Seasonal Vegetables:From Garden to Plate
By: Eric Maczko
Chef Eric takes us out to the Round Pond gardens to see what’s fresh, then back to the kitchen to translate it to a meal. Plus … Eric’s three top reasons to love seasonal vegetables.
At Round Pond, Chef Eric has access to the winery garden at all times; all of the food prepared for events, garden tastings, and estate tastings are solely based upon what is in season and oftentimes, much planning is underway with the gardeners to figure out what he would like to make in the coming months – have to make sure that the seedlings have started!
Three Reasons to Love Seasonal Vegetables
1) Seasonal Vegetables are Less Expensive – If you compare the price of cucumbers grown in the height of summer with cukes imported during the winter, you’ll notice a world of difference. Seasonal savings increase even more if you’ve got your own garden. For the price of seeds, soil and some tending time, you’ll have fresh vegetables—for free—all season just outside your door.
2) Seasonal Vegetables Have Less Environmental Impact – The amount of gasoline used to truck and ship vegetables from farms all over the country—and the world—to supermarkets really adds up. When vegetables are in season, that distance shrinks enormously. Your veggies are either coming from your garden or, if you’re shopping at a farmers market, traveling a short distance from local farms.
3) We Tend to Crave Vegetables in Their Seasons – Think about it.

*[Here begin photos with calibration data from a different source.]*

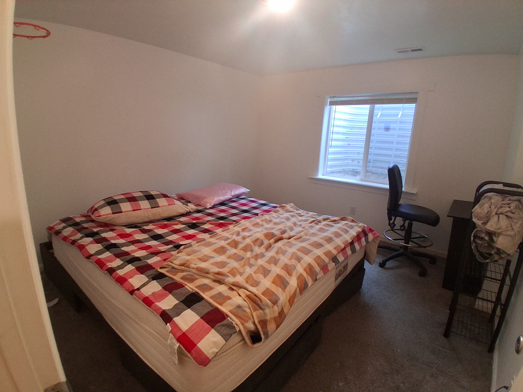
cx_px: 262
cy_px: 196
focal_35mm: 17
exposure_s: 1/40
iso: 320
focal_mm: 1.4
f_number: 2.2
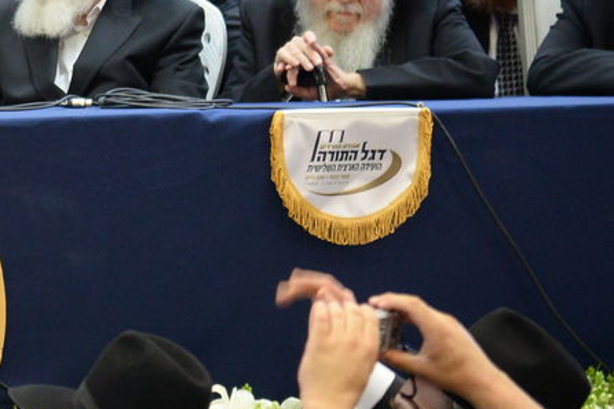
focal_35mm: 377
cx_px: -315
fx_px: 6427
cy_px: 67
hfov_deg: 5.4
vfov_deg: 3.6
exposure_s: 1/60
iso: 2500
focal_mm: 120
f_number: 4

I know I tend to crave vegetables like winter squash and hearty greens during the colder months and things like tomatoes, cucumbers and peppers during hot summer months. Do you? It isn’t just psychological; it makes sense from a practical perspective too. Winter foods are denser and richer, making them natural “comfort foods,” while summer foods are juicier with a higher water content, making them refreshing in the heat.